Zenae: Within the last five years I have either been both skeptical of and supportive of crowdfunding sites. I mean how many T-shirts are we going to ask for paying a certain amount every month for one band? I have seen artists have success with it for Independently releasing an album, payment for stolen gear, and Ne Obliviscaris doing the same thing as Allegaeon in order to afford being a touring band (which for those that have seen them, you WANT them to constantly tour).
I do like the idea for the support to be up to the fans, but not everyone has a certain amount of money to shed each and every month. How many bands are going to do this? Say we spend $5 for each band we love, that could lead to spending roughly an extra $500-$5,000 or so each month. So when do we draw the line?

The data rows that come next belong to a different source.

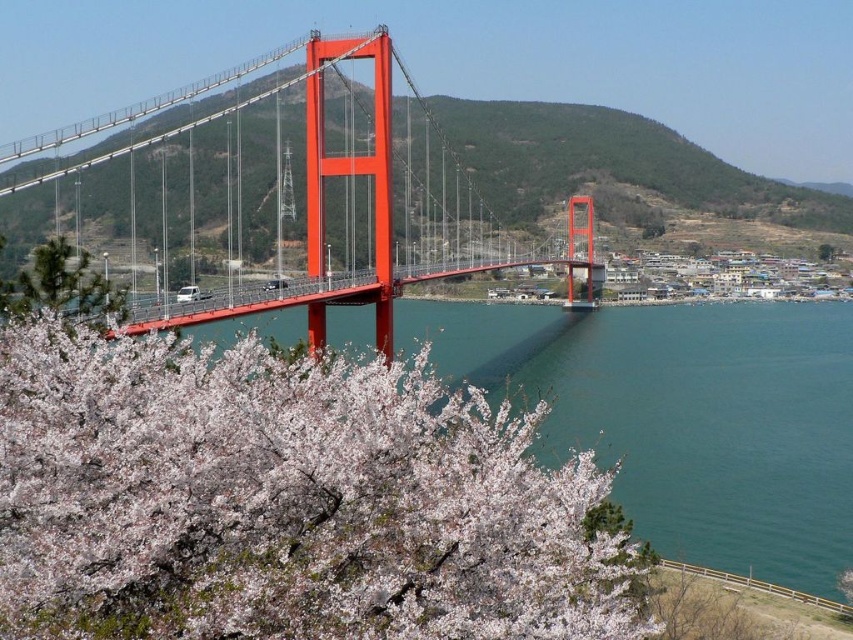
Describe the element at coordinates (683, 417) in the screenshot. I see `clear blue water at lower center` at that location.

Between point (747, 544) and point (83, 312), which one is positioned behind?

The point (747, 544) is behind.

Locate an element on the screen. The height and width of the screenshot is (640, 853). clear blue water at lower center is located at coordinates (683, 417).

From the picture: Is clear blue water at lower center positioned behind bright orange bridge at center?

That is False.

At what (x,y) coordinates should I click in order to perform the action: click on clear blue water at lower center. Please return your answer as a coordinate pair (x, y). The height and width of the screenshot is (640, 853). Looking at the image, I should click on (683, 417).

The image size is (853, 640). What are the coordinates of `clear blue water at lower center` in the screenshot? It's located at (x=683, y=417).

Which is behind, point (345, 163) or point (9, 284)?

Positioned behind is point (345, 163).

Who is more distant from viewer, (x=386, y=51) or (x=85, y=321)?

Point (x=386, y=51)

You are a GUI agent. You are given a task and a screenshot of the screen. Output one action in this format:
    pyautogui.click(x=<x>, y=<y>)
    Task: Click on the bright orange bridge at center
    
    Given the screenshot: What is the action you would take?
    pyautogui.click(x=343, y=195)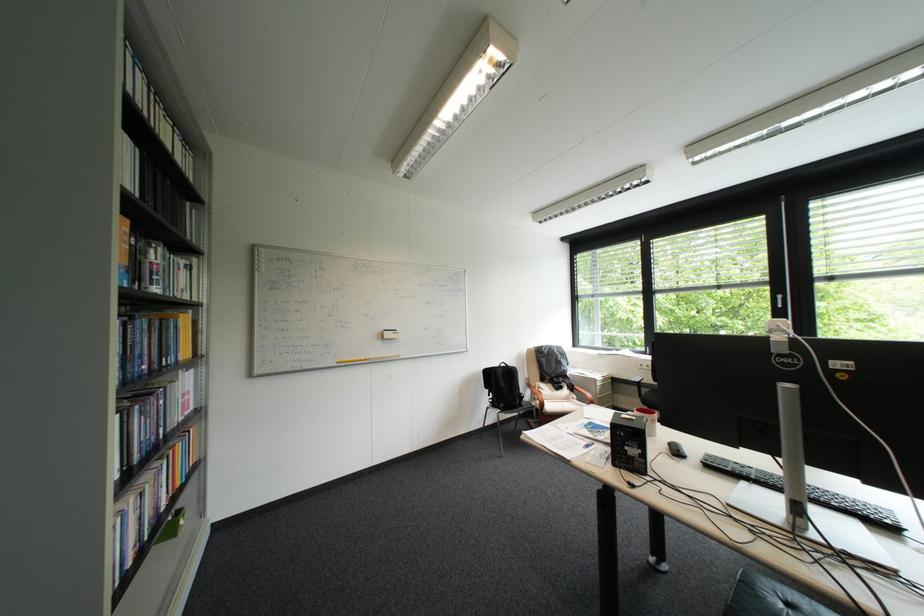
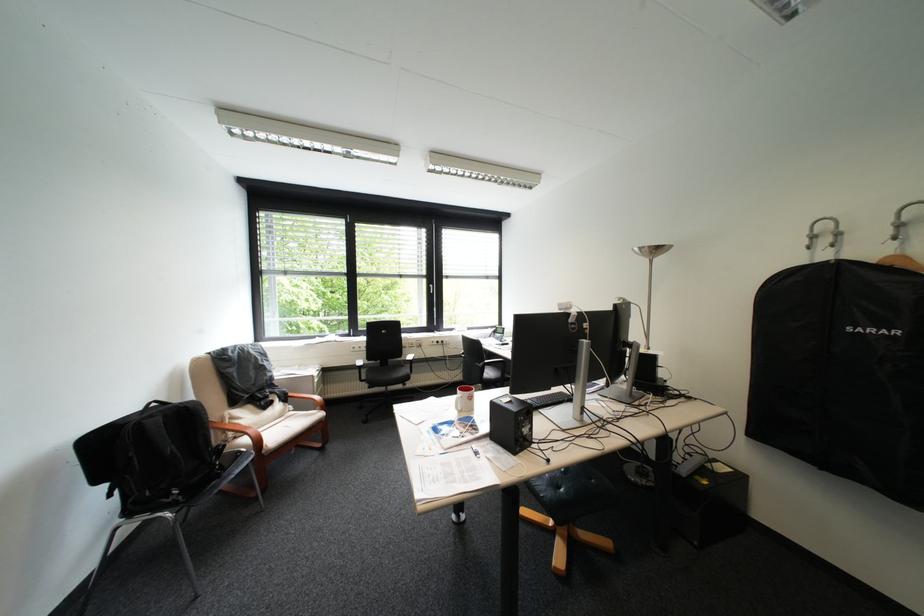
The point at (524,369) is marked in the first image. Where is the corresponding point in the second image?

(199, 407)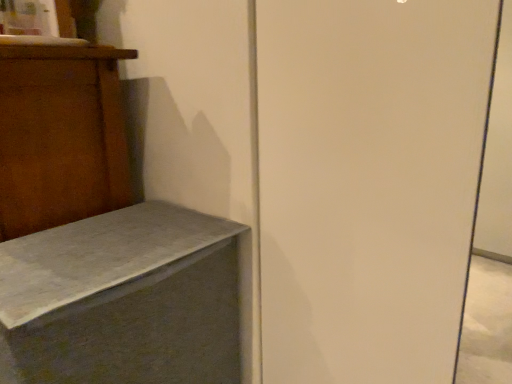
Question: Is matte gray concrete bench at lower left in front of or behind white matte screen door at center in the image?

Choices:
 (A) front
 (B) behind

Answer: (B)

Question: From a real-world perspective, is matte gray concrete bench at lower left positioned above or below white matte screen door at center?

Choices:
 (A) below
 (B) above

Answer: (A)

Question: Would you say matte gray concrete bench at lower left is to the left or to the right of white matte screen door at center in the picture?

Choices:
 (A) right
 (B) left

Answer: (B)

Question: In the image, is white matte screen door at center on the left side or the right side of matte gray concrete bench at lower left?

Choices:
 (A) right
 (B) left

Answer: (A)

Question: In terms of size, does white matte screen door at center appear bigger or smaller than matte gray concrete bench at lower left?

Choices:
 (A) big
 (B) small

Answer: (B)

Question: Considering the positions of white matte screen door at center and matte gray concrete bench at lower left in the image, is white matte screen door at center taller or shorter than matte gray concrete bench at lower left?

Choices:
 (A) tall
 (B) short

Answer: (A)

Question: Is white matte screen door at center in front of or behind matte gray concrete bench at lower left in the image?

Choices:
 (A) behind
 (B) front

Answer: (B)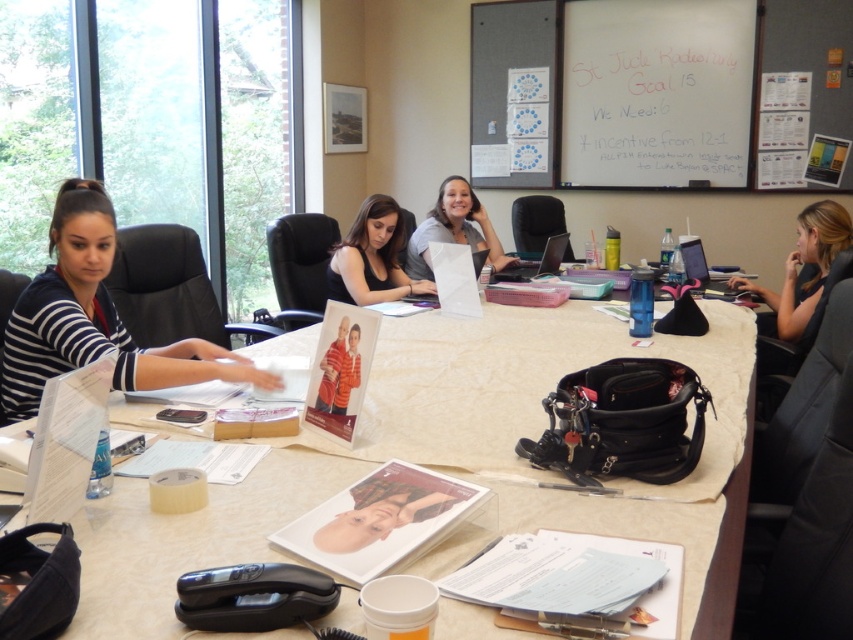
Question: Among these points, which one is farthest from the camera?

Choices:
 (A) (524, 260)
 (B) (381, 244)
 (C) (706, 280)

Answer: (A)

Question: Can you confirm if beige fabric table at center is bigger than whiteboard at upper center?

Choices:
 (A) no
 (B) yes

Answer: (B)

Question: Considering the relative positions of black leather purse at lower right and orange cotton shirt at center in the image provided, where is black leather purse at lower right located with respect to orange cotton shirt at center?

Choices:
 (A) below
 (B) above

Answer: (B)

Question: Which point is farther to the camera?

Choices:
 (A) (149, 589)
 (B) (850, 244)
 (C) (85, 237)

Answer: (B)

Question: Which point is farther to the camera?

Choices:
 (A) (407, 272)
 (B) (392, 529)
 (C) (614, 122)
 (D) (444, 636)

Answer: (C)

Question: Can you confirm if orange cotton shirt at center is thinner than pink fabric laptop at right?

Choices:
 (A) no
 (B) yes

Answer: (B)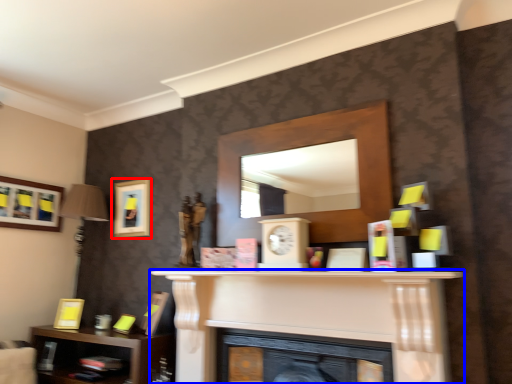
Question: Which object appears farthest to the camera in this image, picture frame (highlighted by a red box) or fireplace (highlighted by a blue box)?

Choices:
 (A) picture frame
 (B) fireplace

Answer: (A)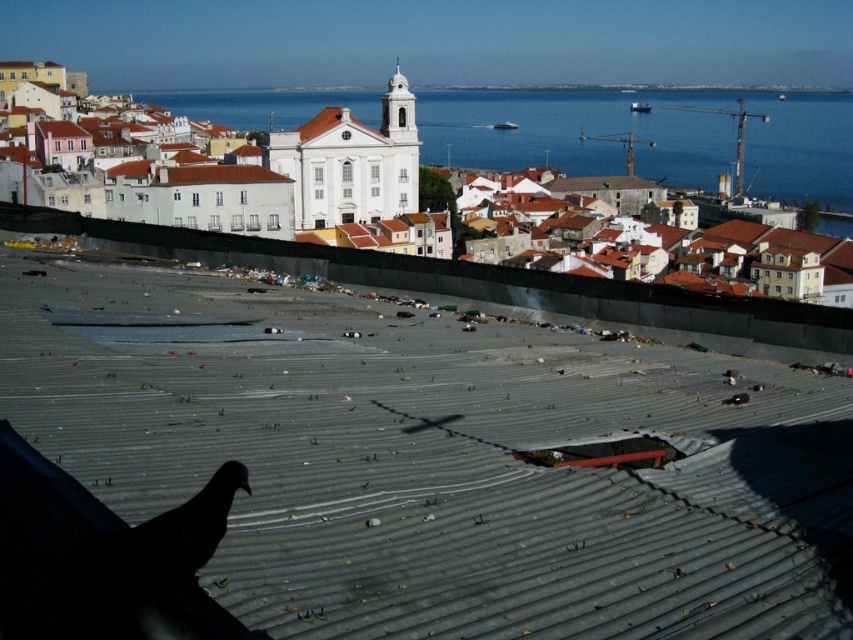
Question: Based on their relative distances, which object is nearer to the metallic harbor at center?

Choices:
 (A) white matte church at center
 (B) blue water at center
 (C) black matte bird at lower left

Answer: (C)

Question: Does blue water at center have a larger size compared to white plastic boat at upper center?

Choices:
 (A) yes
 (B) no

Answer: (A)

Question: Which point is closer to the camera taking this photo?

Choices:
 (A) (132, 531)
 (B) (641, 112)

Answer: (A)

Question: Where is metallic harbor at center located in relation to brown tile roof at center in the image?

Choices:
 (A) below
 (B) above

Answer: (A)

Question: Is metallic harbor at center further to camera compared to white plastic boat at center?

Choices:
 (A) no
 (B) yes

Answer: (A)

Question: Which point is farther to the camera?

Choices:
 (A) pyautogui.click(x=252, y=172)
 (B) pyautogui.click(x=572, y=125)

Answer: (B)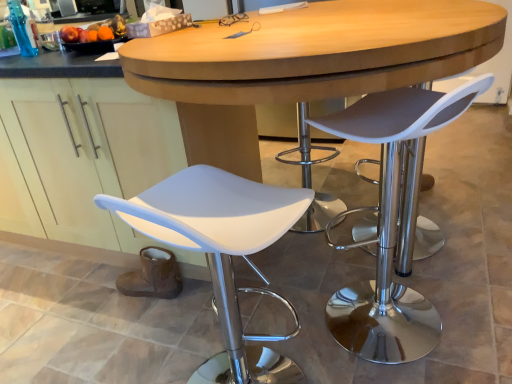
Identify the location of free space to the back side of matte gray seat at right, placed as the second chair when sorted from left to right. Image resolution: width=512 pixels, height=384 pixels. (339, 265).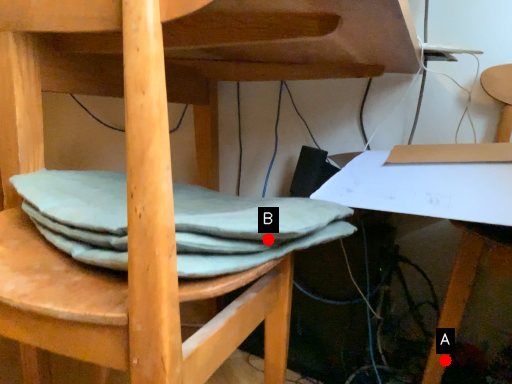
Question: Two points are circled on the image, labeled by A and B beside each circle. Which point is farther to the camera?

Choices:
 (A) A is further
 (B) B is further

Answer: (A)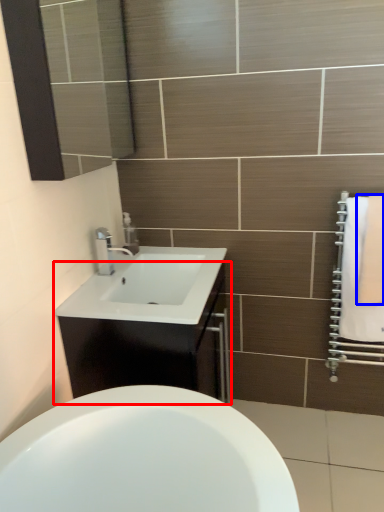
Question: Among these objects, which one is farthest to the camera, bathroom cabinet (highlighted by a red box) or bath towel (highlighted by a blue box)?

I think this has to do with the constant shift in the music industry where no one, and I mean no one, is making that much money. There is nothing wrong with members in the industry to want to make a reasonable salary, so why not try? Downloads and free streaming have been a huge damper for band revenue. While perhaps increasing a band’s exposure, it’s losing them money. I cannot give an absolute solution because I have also seen people take complete advantage of this, asking people to help them afford equipment, Traveling fees, and helping out with their credit debt etc. What I can say is, Ne Obliviscaris’ approach was quite inspiring and I think if Allegaeon wants to do the same thing, I say do it and good luck.
Whether Allegaeon succeeds in this or not is irrelevant, however, what boiled me a bit was a post on Decibel’s site that insulted the band from beginning to end. I have respect for Decibel magazine, I was surprised hat they even published it. It was overly harsh (for something that is rather common nowadays) and insulting to a band that has a devoted following. There was nothing offensive nor threatening with Allegaeon’s campaign and aside from a few light-hearted jokes here and there, it was straightforward and to the point. I especially agreed with this part, “With 105k+ followers on Facebook alone, if a mere 4.77% of that audience donated a meager $5.00/mo. to Allegaeon, we would exceed that goal by about $3,405 per month.”
Chris: Allegaeon’s crowdfunding is through Patreon, a site that allows for continuous monthly contributions to be made to the band. I think this is a brilliant use of the crowdfunding mechanic, and I’m glad Allegaeon took this proactive step towards furthering their own livelihood as a band. This allows fans to take a more active role in keeping the band going, no matter how much or how little they can contribute. It also gives the band somewhat more consistent funding, rather than the sharp peaks and interminable valleys that go along with album release cycles.
Dan: This is the digital equivalent of letting your brother crash on your couch until his band “makes it.” While typical crowdfunding campaigns usually climax with the release of a product like an album or a film, this is just asking to support their lifestyle. And while there are perks (18, in fact) there is really no guarantee on your investment on a band that already lost a member mere weeks after releasing an album.